> **WORK REQUIRED**
Each line below with the word "deep" needs to be copied.

> **DATA TO USE**
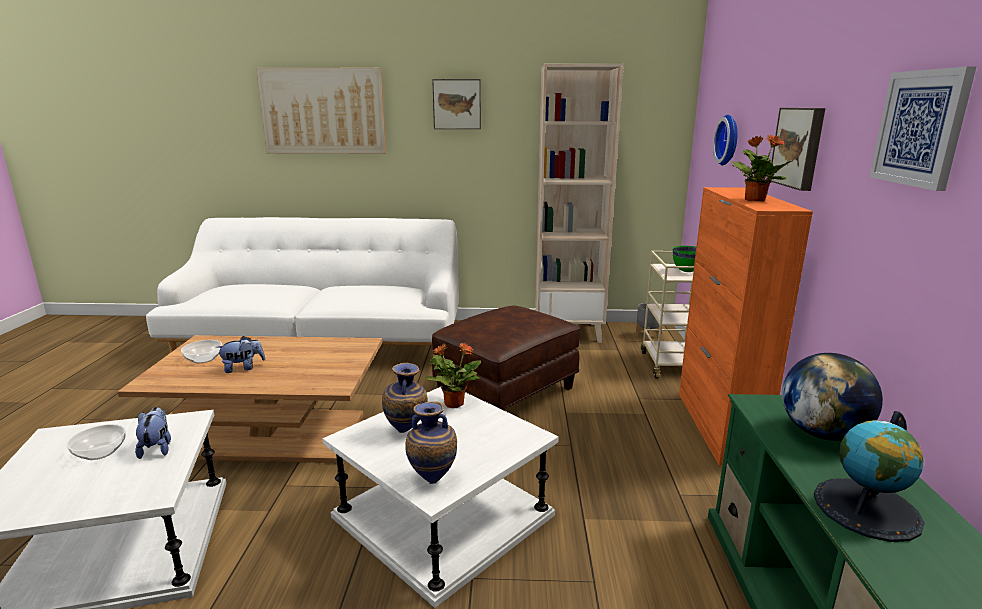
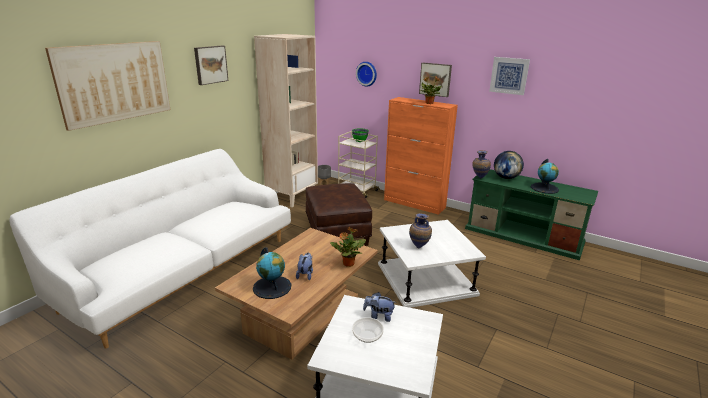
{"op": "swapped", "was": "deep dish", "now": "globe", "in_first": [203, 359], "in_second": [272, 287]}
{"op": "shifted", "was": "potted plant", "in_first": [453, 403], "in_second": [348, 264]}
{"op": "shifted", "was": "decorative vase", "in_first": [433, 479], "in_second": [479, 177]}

==

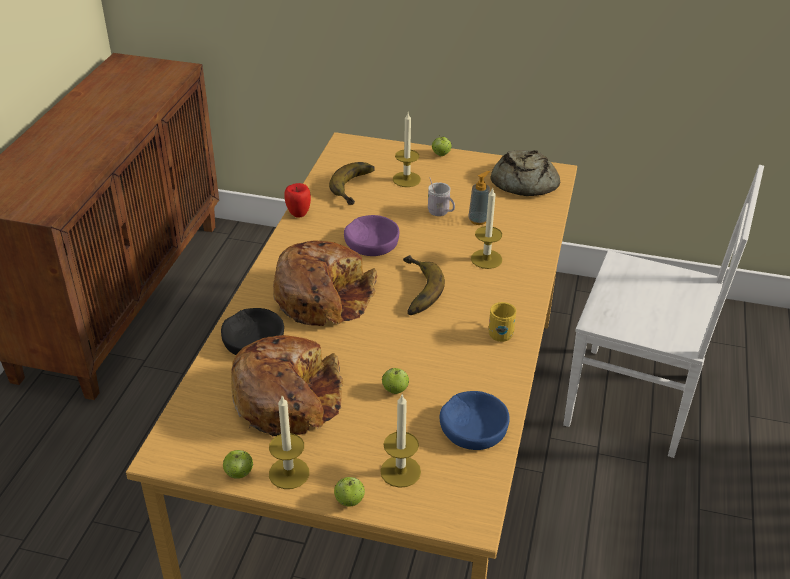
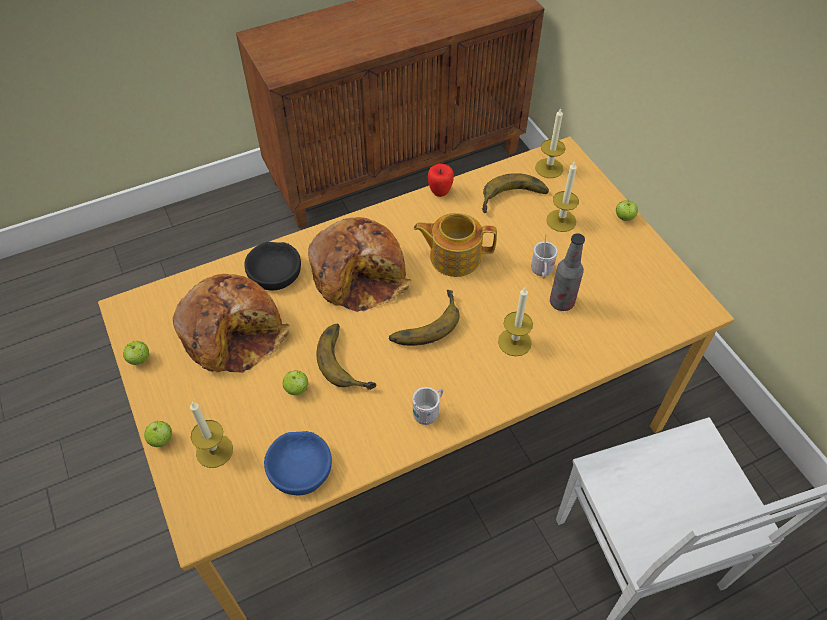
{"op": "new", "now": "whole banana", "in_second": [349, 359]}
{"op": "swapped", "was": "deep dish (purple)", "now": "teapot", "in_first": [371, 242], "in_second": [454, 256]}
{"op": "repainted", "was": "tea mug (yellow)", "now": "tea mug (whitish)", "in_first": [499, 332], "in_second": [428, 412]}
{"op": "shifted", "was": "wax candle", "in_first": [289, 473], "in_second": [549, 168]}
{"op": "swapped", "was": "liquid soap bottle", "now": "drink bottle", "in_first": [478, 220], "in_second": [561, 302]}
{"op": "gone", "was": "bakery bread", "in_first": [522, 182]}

> **WRITTEN RESPONSE**
{"op": "swapped", "was": "deep dish", "now": "globe", "in_first": [203, 359], "in_second": [272, 287]}
{"op": "swapped", "was": "deep dish (purple)", "now": "teapot", "in_first": [371, 242], "in_second": [454, 256]}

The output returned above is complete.